Listed below are entries; give the number of lines among them that include "note", and only that number.
─── THE DATA
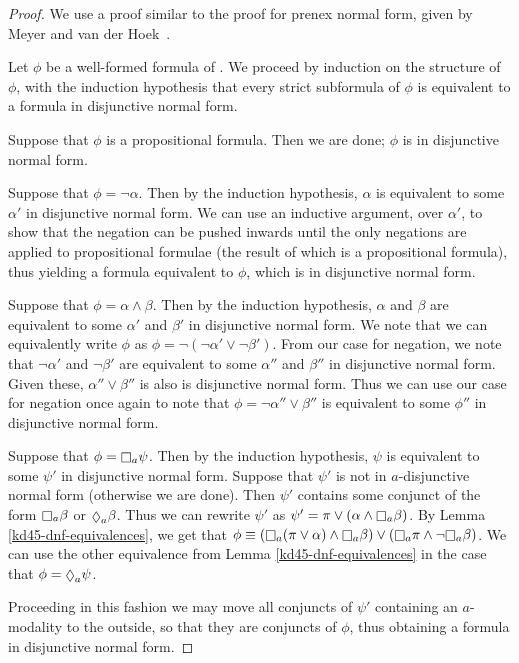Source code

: \begin{proof}
We use a proof similar to the proof for prenex normal form, given by Meyer and
van der Hoek~\cite{meyer2004epistemic}.

Let $\phi$ be a well-formed formula of \logicKD{}. We proceed by induction on
the structure of $\phi$, with the induction hypothesis that every strict
subformula of $\phi$ is equivalent to a formula in disjunctive normal form.

Suppose that $\phi$ is a propositional formula. Then we are done; $\phi$ is in
disjunctive normal form.

Suppose that $\phi = \neg \alpha$. Then by the induction hypothesis, $\alpha$ is
equivalent to some $\alpha'$ in disjunctive normal form. We can use an inductive
argument, over $\alpha'$, to show that the negation can be pushed inwards until
the only negations are applied to propositional formulae (the result of which is
a propositional formula), thus yielding a formula equivalent to $\phi$, which is
in disjunctive normal form.

Suppose that $\phi = \alpha \land \beta$. Then by the induction hypothesis, $\alpha$
and $\beta$ are equivalent to some $\alpha'$ and $\beta'$ in disjunctive normal
form. We note that we can equivalently write $\phi$ as $\phi = \neg (\neg
\alpha' \lor \neg \beta')$. From our case for negation, we note that $\neg
\alpha'$ and $\neg \beta'$ are equivalent to some $\alpha''$ and $\beta''$ in
disjunctive normal form. Given these, $\alpha'' \lor \beta''$ is also is
disjunctive normal form. Thus we can use our case for negation once again to
note that $\phi = \neg \alpha'' \lor \beta''$ is equivalent to some $\phi''$ in
disjunctive normal form.

Suppose that $\phi = \knows_a \psi$. Then by the induction hypothesis, $\psi$ is
equivalent to some $\psi'$ in disjunctive normal form. Suppose that $\psi'$ is
not in $a$-disjunctive normal form (otherwise we are done). Then $\psi'$
contains some conjunct of the form $\knows_a \beta$ or $\suspects_a \beta$. Thus
we can rewrite $\psi'$ as $\psi' = \pi \lor (\alpha \land \knows_a \beta)$. By
Lemma \ref{kd45-dnf-equivalences}, we get that $\phi \equiv (\knows_a (\pi \lor
\alpha) \land \knows_a \beta) \lor (\knows_a \pi \land \neg \knows_a \beta)$. We
can use the other equivalence from Lemma \ref{kd45-dnf-equivalences} in the case
that $\phi = \suspects_a \psi$.

Proceeding in this fashion we may move all conjuncts of $\psi'$ containing an
$a$-modality to the outside, so that they are conjuncts of $\phi$, thus
obtaining a formula in disjunctive normal form.
\end{proof}

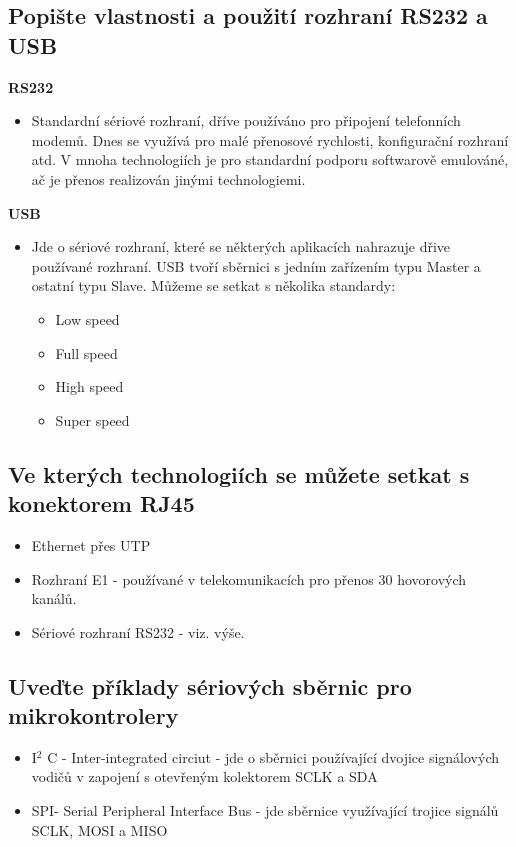 \subsection{Popište vlastnosti a použití rozhraní RS232 a USB}
\textbf{RS232}
\begin{itemize}
    \item Standardní sériové rozhraní, dříve používáno pro připojení telefonních modemů.
    Dnes se využívá pro malé přenosové rychlosti, konfigurační rozhraní atd.
    V mnoha technologiích je pro standardní podporu softwarově emulováné, ač je přenos realizován jinými technologiemi.
\end{itemize}
\textbf{USB}
\begin{itemize}
    \item Jde o sériové rozhraní, které se některých aplikacích nahrazuje dřive používané rozhraní.
    USB tvoří sběrnici s jedním zařízením typu Master a ostatní typu Slave.
    Můžeme se setkat s několika standardy:
\begin{itemize}
    \item Low speed
    \item Full speed
    \item High speed
    \item Super speed
\end{itemize}
\end{itemize}
\subsection{Ve kterých technologiích se můžete setkat s konektorem RJ45}
\begin{itemize}
    \item Ethernet přes UTP
    \item Rozhraní E1 - používané v telekomunikacích pro přenos 30 hovorových kanálů.
    \item Sériové rozhraní RS232 - viz. výše.
\end{itemize}
\subsection{Uveďte příklady sériových sběrnic pro mikrokontrolery}
\begin{itemize}
    \item I$^2$ C - Inter-integrated circiut - jde o sběrnici používající dvojice signálových vodičů v zapojení s otevřeným kolektorem SCLK a SDA
    \item SPI- Serial Peripheral Interface Bus - jde sběrnice využívající trojice signálů SCLK, MOSI a MISO
\end{itemize}
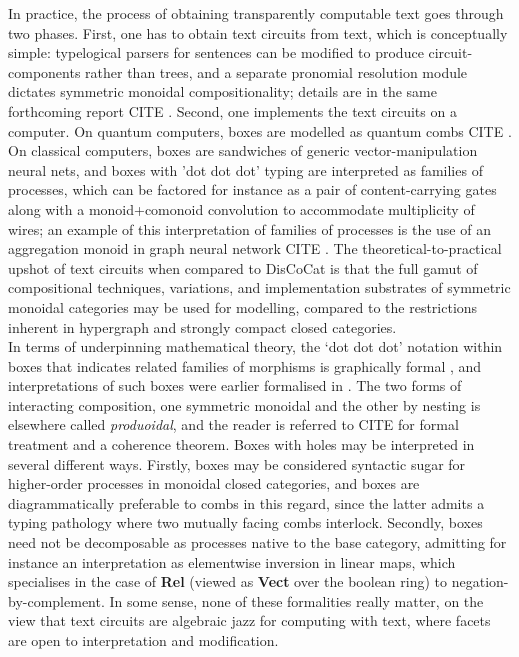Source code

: In practice, the process of obtaining transparently computable text goes through two phases. First, one has to obtain text circuits from text, which is conceptually simple: typelogical parsers for sentences can be modified to produce circuit-components rather than trees, and a separate pronomial resolution module dictates symmetric monoidal compositionality; details are in the same forthcoming report \bR CITE \e. Second, one implements the text circuits on a computer. On quantum computers, boxes are modelled as quantum combs \bR CITE \e. On classical computers, boxes are sandwiches of generic vector-manipulation neural nets, and boxes with 'dot dot dot' typing are interpreted as families of processes, which can be factored for instance as a pair of content-carrying gates along with a monoid+comonoid convolution to accommodate multiplicity of wires; an example of this interpretation of families of processes is the use of an aggregation monoid in graph neural network \bR CITE \e. The theoretical-to-practical upshot of text circuits when compared to DisCoCat is that the full gamut of compositional techniques, variations, and implementation substrates of symmetric monoidal categories may be used for modelling, compared to the restrictions inherent in hypergraph and strongly compact closed categories.\\

In terms of underpinning mathematical theory, the `dot dot dot' notation within boxes that indicates related families of morphisms is graphically formal \citep{wilson_string_2022}, and interpretations of such boxes were earlier formalised in \citep{merry_reasoning_2014,quick_-logic_2015,zamdzhiev_rewriting_2017}. The two forms of interacting composition, one symmetric monoidal and the other by nesting is elsewhere called \emph{produoidal}, and the reader is referred to \bR CITE \e for formal treatment and a coherence theorem. Boxes with holes may be interpreted in several different ways. Firstly, boxes may be considered syntactic sugar for higher-order processes in monoidal closed categories, and boxes are diagrammatically preferable to combs in this regard, since the latter admits a typing pathology where two mutually facing combs interlock. Secondly, boxes need not be decomposable as processes native to the base category, admitting for instance an interpretation as elementwise inversion in linear maps, which specialises in the case of \textbf{Rel} (viewed as \textbf{Vect} over the boolean ring) to negation-by-complement. In some sense, none of these formalities really matter, on the view that text circuits are algebraic jazz for computing with text, where facets are open to interpretation and modification.\\

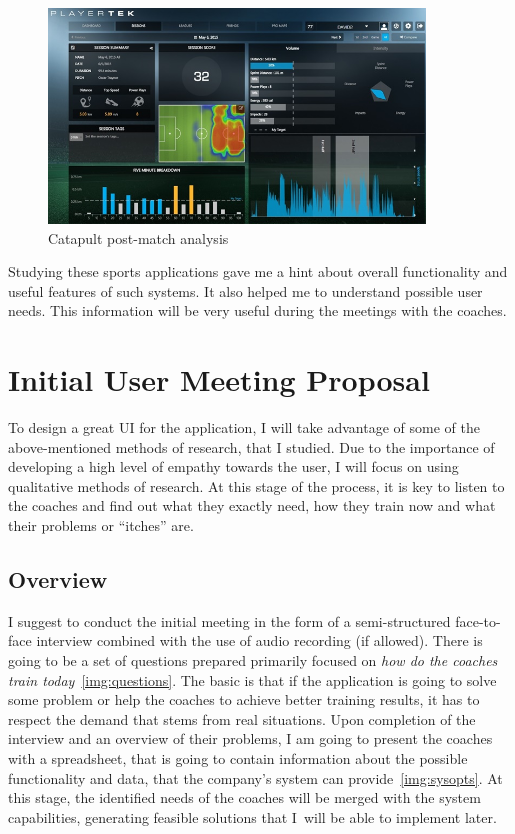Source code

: \begin{figure}[htb]
\begin{center}
  \includegraphics*[width=10cm,keepaspectratio]{images/catapult}
\end{center}
\caption{Catapult post-match analysis}
\label{img:catapult}
\end{figure}

\bigskip
Studying these sports applications gave me a hint about overall functionality and useful features of such systems. It also helped me to understand possible user needs. This information will be very useful during the meetings with the coaches.

\section{Initial User Meeting Proposal}
To design a great UI for the application, I will take advantage of some of the above-mentioned methods of research, that I studied. Due to the importance of developing a high level of empathy towards the user, I will focus on using qualitative methods of research. At this stage of the process, it is key to listen to the coaches and find out what they exactly need, how they train now and what their problems or “itches” are.

\subsection{Overview}
I suggest to conduct the initial meeting in the form of a semi-structured face-to-face interview combined with the use of audio recording (if allowed). There is going to be a set of questions prepared primarily focused on \textit{how do the coaches train today}~\ref{img:questions}. The basic is that if the application is going to solve some problem or help the coaches to achieve better training results, it has to respect the demand that stems from real situations. Upon completion of the interview and an overview of their problems, I am going to present the coaches with a spreadsheet, that is going to contain information about the possible functionality and data, that the company’s system can provide~\ref{img:sysopts}. At this stage, the identified needs of the coaches will be merged with the system capabilities, generating feasible solutions that I~will be able to implement later.

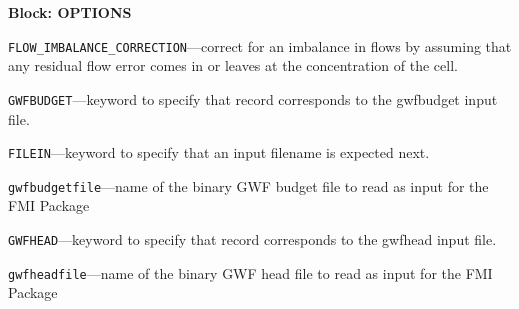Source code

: 
\item \textbf{Block: OPTIONS}

\begin{description}
\item \texttt{FLOW\_IMBALANCE\_CORRECTION}---correct for an imbalance in flows by assuming that any residual flow error comes in or leaves at the concentration of the cell.

\item \texttt{GWFBUDGET}---keyword to specify that record corresponds to the gwfbudget input file.

\item \texttt{FILEIN}---keyword to specify that an input filename is expected next.

\item \texttt{gwfbudgetfile}---name of the binary GWF budget file to read as input for the FMI Package

\item \texttt{GWFHEAD}---keyword to specify that record corresponds to the gwfhead input file.

\item \texttt{gwfheadfile}---name of the binary GWF head file to read as input for the FMI Package

\end{description}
──────
## SOLUTION FOR THIS TASK:
3